*** Provided material Section Begins ***

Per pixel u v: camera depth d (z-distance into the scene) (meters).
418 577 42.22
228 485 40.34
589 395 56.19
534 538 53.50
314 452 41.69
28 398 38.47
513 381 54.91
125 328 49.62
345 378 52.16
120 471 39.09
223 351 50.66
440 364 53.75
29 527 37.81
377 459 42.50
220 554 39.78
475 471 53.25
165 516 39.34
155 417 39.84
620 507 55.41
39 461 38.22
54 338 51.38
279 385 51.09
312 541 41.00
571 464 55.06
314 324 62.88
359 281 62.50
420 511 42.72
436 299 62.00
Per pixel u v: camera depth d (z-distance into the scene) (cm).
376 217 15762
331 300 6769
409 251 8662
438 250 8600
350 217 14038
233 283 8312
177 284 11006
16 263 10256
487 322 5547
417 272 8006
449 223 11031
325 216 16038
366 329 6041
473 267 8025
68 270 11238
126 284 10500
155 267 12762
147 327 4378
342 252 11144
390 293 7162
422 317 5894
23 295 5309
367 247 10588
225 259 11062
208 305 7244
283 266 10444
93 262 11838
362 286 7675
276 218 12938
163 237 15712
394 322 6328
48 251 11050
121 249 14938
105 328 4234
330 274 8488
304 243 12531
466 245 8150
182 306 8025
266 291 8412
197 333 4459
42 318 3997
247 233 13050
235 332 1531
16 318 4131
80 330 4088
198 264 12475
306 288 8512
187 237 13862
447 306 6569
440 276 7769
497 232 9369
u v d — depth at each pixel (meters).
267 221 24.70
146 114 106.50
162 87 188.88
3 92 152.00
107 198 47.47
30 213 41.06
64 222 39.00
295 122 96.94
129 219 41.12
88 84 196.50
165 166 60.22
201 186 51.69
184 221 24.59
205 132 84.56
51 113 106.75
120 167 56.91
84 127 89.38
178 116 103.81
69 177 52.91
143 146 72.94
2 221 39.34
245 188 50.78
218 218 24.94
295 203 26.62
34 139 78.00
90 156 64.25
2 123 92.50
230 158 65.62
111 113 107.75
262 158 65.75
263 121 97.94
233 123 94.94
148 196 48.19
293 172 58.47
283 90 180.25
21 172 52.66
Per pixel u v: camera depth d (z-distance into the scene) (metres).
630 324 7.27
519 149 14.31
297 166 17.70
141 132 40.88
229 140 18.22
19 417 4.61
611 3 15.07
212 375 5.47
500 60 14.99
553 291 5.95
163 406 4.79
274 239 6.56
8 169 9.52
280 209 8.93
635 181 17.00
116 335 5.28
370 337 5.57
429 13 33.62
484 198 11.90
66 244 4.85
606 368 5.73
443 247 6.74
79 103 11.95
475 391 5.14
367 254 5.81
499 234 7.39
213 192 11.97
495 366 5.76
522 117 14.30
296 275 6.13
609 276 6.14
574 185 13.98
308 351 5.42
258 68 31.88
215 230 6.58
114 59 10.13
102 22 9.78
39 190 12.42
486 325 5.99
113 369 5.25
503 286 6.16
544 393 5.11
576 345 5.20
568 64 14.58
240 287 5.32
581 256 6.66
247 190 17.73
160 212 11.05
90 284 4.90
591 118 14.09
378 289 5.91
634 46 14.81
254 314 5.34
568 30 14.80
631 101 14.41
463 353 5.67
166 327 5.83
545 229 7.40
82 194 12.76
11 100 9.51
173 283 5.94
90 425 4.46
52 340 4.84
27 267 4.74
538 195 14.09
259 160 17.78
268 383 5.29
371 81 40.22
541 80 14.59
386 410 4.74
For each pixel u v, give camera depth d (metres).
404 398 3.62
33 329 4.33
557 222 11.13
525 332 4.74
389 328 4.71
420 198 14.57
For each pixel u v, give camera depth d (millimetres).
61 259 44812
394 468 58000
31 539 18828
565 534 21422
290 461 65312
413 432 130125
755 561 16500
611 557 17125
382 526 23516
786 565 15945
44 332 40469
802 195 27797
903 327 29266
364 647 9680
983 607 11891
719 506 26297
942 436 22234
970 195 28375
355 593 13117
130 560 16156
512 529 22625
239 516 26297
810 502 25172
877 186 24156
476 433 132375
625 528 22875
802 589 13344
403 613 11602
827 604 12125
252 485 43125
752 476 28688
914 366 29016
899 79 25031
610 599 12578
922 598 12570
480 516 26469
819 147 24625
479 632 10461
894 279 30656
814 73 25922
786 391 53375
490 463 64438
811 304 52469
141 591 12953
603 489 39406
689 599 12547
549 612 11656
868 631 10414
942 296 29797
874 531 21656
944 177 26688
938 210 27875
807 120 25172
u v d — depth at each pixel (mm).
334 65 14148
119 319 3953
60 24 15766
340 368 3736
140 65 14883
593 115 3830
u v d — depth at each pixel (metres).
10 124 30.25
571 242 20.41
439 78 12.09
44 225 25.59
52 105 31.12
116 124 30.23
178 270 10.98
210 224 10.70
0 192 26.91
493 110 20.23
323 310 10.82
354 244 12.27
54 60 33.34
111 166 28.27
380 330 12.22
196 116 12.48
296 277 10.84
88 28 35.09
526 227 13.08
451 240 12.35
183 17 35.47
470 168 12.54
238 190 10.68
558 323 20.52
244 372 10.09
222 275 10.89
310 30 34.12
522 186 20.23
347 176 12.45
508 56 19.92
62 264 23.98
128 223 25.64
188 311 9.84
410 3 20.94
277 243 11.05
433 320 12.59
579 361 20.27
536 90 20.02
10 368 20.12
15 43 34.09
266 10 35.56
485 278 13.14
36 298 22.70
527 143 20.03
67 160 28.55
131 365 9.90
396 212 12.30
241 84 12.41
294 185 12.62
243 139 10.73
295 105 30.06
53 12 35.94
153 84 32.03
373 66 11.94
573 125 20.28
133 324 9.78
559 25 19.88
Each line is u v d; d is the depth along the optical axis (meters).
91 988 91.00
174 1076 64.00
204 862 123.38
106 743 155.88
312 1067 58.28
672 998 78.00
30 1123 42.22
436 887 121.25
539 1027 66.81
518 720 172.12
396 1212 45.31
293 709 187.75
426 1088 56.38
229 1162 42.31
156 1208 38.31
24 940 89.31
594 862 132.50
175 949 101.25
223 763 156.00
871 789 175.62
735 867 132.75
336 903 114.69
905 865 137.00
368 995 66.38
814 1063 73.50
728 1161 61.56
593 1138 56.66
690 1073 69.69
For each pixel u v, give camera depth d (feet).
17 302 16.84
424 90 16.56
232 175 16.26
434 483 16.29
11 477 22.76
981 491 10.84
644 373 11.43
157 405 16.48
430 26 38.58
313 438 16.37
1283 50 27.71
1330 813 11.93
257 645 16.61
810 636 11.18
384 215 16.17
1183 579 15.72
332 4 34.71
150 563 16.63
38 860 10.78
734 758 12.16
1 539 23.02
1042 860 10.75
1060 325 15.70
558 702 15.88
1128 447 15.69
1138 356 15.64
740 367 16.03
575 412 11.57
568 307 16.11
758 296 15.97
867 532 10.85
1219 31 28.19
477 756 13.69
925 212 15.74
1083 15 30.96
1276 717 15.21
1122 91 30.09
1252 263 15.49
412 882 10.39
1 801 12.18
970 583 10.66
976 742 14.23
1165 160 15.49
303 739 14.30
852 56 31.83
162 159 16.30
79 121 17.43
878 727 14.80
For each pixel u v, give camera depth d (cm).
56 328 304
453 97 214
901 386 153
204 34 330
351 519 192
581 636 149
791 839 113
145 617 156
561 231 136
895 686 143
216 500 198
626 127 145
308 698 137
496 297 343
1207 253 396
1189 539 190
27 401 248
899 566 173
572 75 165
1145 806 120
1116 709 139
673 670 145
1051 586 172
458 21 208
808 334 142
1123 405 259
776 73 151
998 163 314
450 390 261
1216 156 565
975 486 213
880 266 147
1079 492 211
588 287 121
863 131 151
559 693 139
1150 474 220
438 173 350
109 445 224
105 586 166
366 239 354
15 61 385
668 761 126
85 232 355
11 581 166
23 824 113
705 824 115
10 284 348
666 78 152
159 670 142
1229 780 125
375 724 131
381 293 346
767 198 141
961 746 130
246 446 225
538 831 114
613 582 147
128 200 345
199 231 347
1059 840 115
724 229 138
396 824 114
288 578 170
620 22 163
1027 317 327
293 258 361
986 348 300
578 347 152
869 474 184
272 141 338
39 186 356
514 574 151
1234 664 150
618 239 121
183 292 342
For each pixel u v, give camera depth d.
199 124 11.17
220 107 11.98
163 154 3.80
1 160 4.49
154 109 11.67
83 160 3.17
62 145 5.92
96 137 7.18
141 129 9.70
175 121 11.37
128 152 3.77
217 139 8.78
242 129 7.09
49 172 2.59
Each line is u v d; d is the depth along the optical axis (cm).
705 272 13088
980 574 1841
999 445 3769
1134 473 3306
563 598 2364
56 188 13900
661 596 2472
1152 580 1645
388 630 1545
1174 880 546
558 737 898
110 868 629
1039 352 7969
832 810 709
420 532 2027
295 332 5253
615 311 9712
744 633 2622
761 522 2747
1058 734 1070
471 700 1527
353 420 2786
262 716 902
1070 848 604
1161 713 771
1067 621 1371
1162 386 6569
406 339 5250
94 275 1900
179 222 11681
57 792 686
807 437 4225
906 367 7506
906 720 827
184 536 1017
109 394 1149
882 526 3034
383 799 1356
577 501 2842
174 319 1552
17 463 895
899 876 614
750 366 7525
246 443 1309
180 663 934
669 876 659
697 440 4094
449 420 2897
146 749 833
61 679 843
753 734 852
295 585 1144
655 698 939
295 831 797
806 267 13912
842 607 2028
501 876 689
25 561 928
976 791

*** Provided material Section Ends ***

> [Aim of the task] Reproduce only the lines above, starting at the line with "243 139 10.73" and ending at the line with "430 26 38.58", exactly as written.

> [Expected answer]
243 139 10.73
295 105 30.06
53 12 35.94
153 84 32.03
373 66 11.94
573 125 20.28
133 324 9.78
559 25 19.88
Each line is u v d; d is the depth along the optical axis (meters).
91 988 91.00
174 1076 64.00
204 862 123.38
106 743 155.88
312 1067 58.28
672 998 78.00
30 1123 42.22
436 887 121.25
539 1027 66.81
518 720 172.12
396 1212 45.31
293 709 187.75
426 1088 56.38
229 1162 42.31
156 1208 38.31
24 940 89.31
594 862 132.50
175 949 101.25
223 763 156.00
871 789 175.62
735 867 132.75
336 903 114.69
905 865 137.00
368 995 66.38
814 1063 73.50
728 1161 61.56
593 1138 56.66
690 1073 69.69
For each pixel u v, give camera depth d (feet).
17 302 16.84
424 90 16.56
232 175 16.26
434 483 16.29
11 477 22.76
981 491 10.84
644 373 11.43
157 405 16.48
430 26 38.58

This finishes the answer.